DEATH AT A FUNERAL

D

This movie is a real puzzler—not because it’s a whodunit but because it raises so many questions. Why did anyone think it necessary, or even desirable, to remake a thoroughly mediocre British farce only three years after the original’s release? And why would Neil LaBute, an extraordinary writer and talented—if variable—film director, agree to take on such an unpromising project?

The answers to such queries—and lots of others, most likely—would probably be more interesting than the second-generation “Death at a Funeral,” which transplants Daniel Craig’s script (adjusted, of course, by uncredited hands) from Blighty to Los Angeles and replaces the English family grieving the loss of their paterfamilias with an African-American one. It retains the major comedic elements; indeed, the most significant alteration is that all the characters’ names are pointlessly altered. The most notable one is that a diminutive fellow (again played by Peter Dinklage) shows up claiming to have been the dead man’s gay lover and demanding money to keep quiet about it; that plot thread culminates in the corpse’s two sons (played here by Chris Rock and Martin Lawrence) thinking they’ve killed the blackmailer and trying to dispose of his body.

But there’s also the smoldering hostility between the brothers. And a romantic triangle of sorts between their cousin (Zoe Saldana), her fiance (James Marsden) and the guy (Luke Wilson) her father (Ron Glass), an arrogant doctor, prefers; that situation collapses into slapstick when the fiance unwittingly takes a hallucinogenic drug provided by the girl’s brother (Columbus Short) and goes bonkers, ultimately stripping naked and gamboling about on the roof. Add to the mix an acerbic, wheelchair-bound uncle (Danny Glover) and a put-upon family friend (Tracy Morgan) who’s reluctantly enlisted to see to the old man’s needs, and a preacher (Keith David) anxious to get the wake on the road, as well as a widow (Loretta Devine) who relentlessly insults her daughter-in-law (Regina Hall), and you have a full complement of wacky characters careening around like spheres in a comic contraption that’s supposed to be the cinematic equivalent of a pin-ball machine.

But even in its first incarnation, Craig’s script was a pretty feeble take on the sort of cascade-of-complications contrivance that’s fueled French bedroom farces for generations (propelled by the same slamming doors much in evidence here), and the effort to shuffle the various threads together by editor Tracey Wadmore-Smith results in exhaustion rather than effervescence—particularly in the sloppily sentimental coda. And apart from the addition of some obligatory references to black culture, surprisingly little is made of the relocation to the Pacific coast. Particularly odd, in view of the sort of interests LaBute has previously shown in “Lakeview Terrace,” virtually nothing is made of the fact that the cousin’s two suitors are both white; the only race-specific observation comes when one brothers notes that the other’s concern about their father’s secret life seems to have more to do with the fact that his lover was white than that he was a man. As a result the casting of Marsden and Wilson comes across as a kind of curious tokenism without any payoff.

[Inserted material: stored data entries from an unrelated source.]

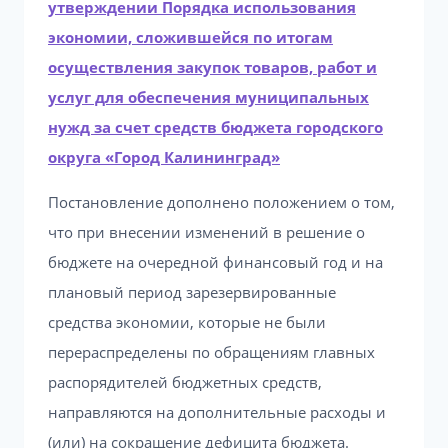
утверждении Порядка использования
экономии, сложившейся по итогам
осуществления закупок товаров, работ и
услуг для обеспечения муниципальных
нужд за счет средств бюджета городского
округа «Город Калининград»
Постановление дополнено положением о том,
что при внесении изменений в решение о
бюджете на очередной финансовый год и на
плановый период зарезервированные
средства экономии, которые не были
перераспределены по обращениям главных
распорядителей бюджетных средств,
направляются на дополнительные расходы и
(или) на сокращение дефицита бюджета.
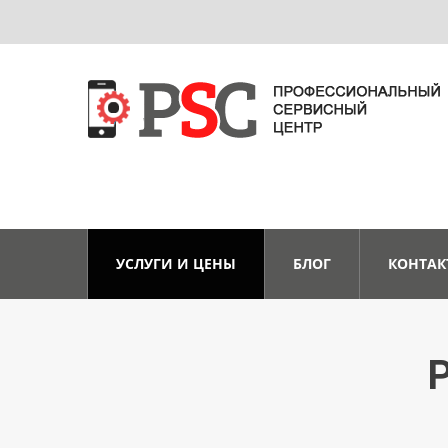
УСЛУГИ И ЦЕНЫ
БЛОГ
КОНТАК
P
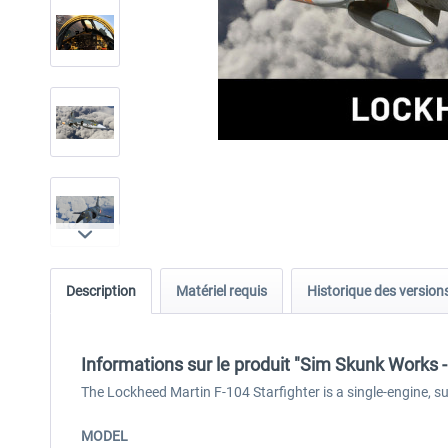
Description
Matériel requis
Historique des version
Informations sur le produit "Sim Skunk Work
The Lockheed Martin F-104 Starfighter is a single-engine, s
MODEL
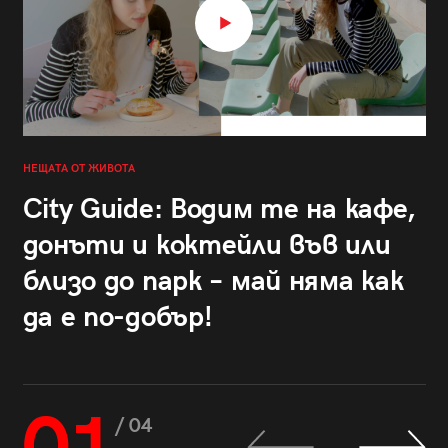
НЕЩАТА ОТ ЖИВОТА
City Guide: Водим те на кафе,
донъти и коктейли във или
близо до парк – май няма как
да е по-добър!
/ 04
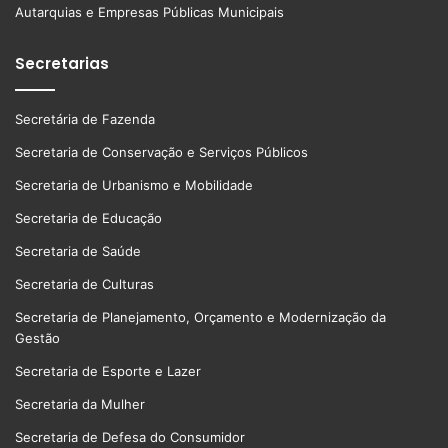
Autarquias e Empresas Públicas Municipais
Secretarias
Secretária de Fazenda
Secretaria de Conservação e Serviços Públicos
Secretaria de Urbanismo e Mobilidade
Secretaria de Educação
Secretaria de Saúde
Secretaria de Culturas
Secretaria de Planejamento, Orçamento e Modernização da
Gestão
Secretaria de Esporte e Lazer
Secretaria da Mulher
Secretaria de Defesa do Consumidor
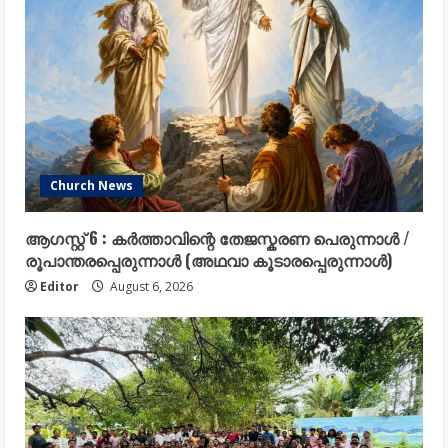
Church News
ആഗസ്റ്റ് 6 : കർത്താവിന്റെ തേജസ്കരണ പെരുന്നാൾ /
രൂപാന്തരപ്പെരുന്നാൾ (അഥവാ കൂടാരപ്പെരുന്നാൾ)
Editor
August 6, 2026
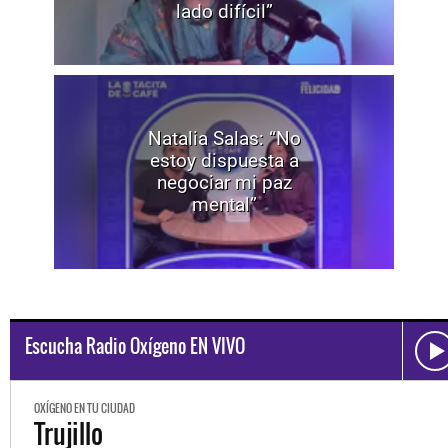
lado difícil”
Natalia Salas: “No
estoy dispuesta a
negociar mi paz
mental”
Escucha Radio Oxígeno EN VIVO
OXÍGENO EN TU CIUDAD
Trujillo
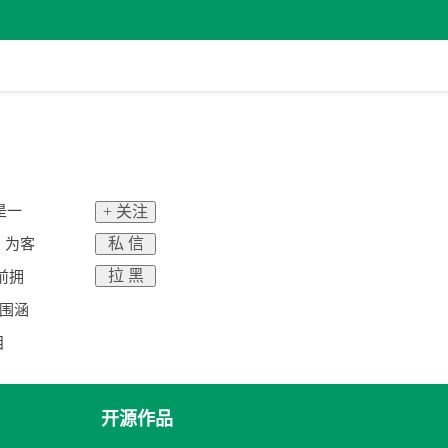
是一
+ 关注
私 信
，为客
拉 黑
前拥
范围涵
目
开源作品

And the gags, sadly, are way past their prime. Overturned coffins and exposed corpses are flabbily farcical, and the idea of a guy accidentally getting high and going off the deep end is moth-ridden. (One has to feel sorry for Marsden enduring the humiliations it involves, though he seems to be having a good time mugging to beat the band.) Some literally excremental business involving Glover and Morgan is more repulsive than funny, and overplayed so broadly by the stars and LaBute that it almost invites you to avert your eyes. Otherwise the director proves that he can choreograph this sort of stuff adequately, but his work is utterly anonymous.

As for the rest of the cast they do what’s expected of them. Rock and Lawrence make a colorless pair, Devine and David overplay badly, and Glass makes one long for the wit of “Barney Miller.” Dinklage could probably play his part in his sleep, and might as well be doing so.

As visually dull (thanks to Rogier Stoffers’ oddly dank cinematography) as it is comedically, “Death as a Funeral” is a flat retread of a comedy that was already moribund.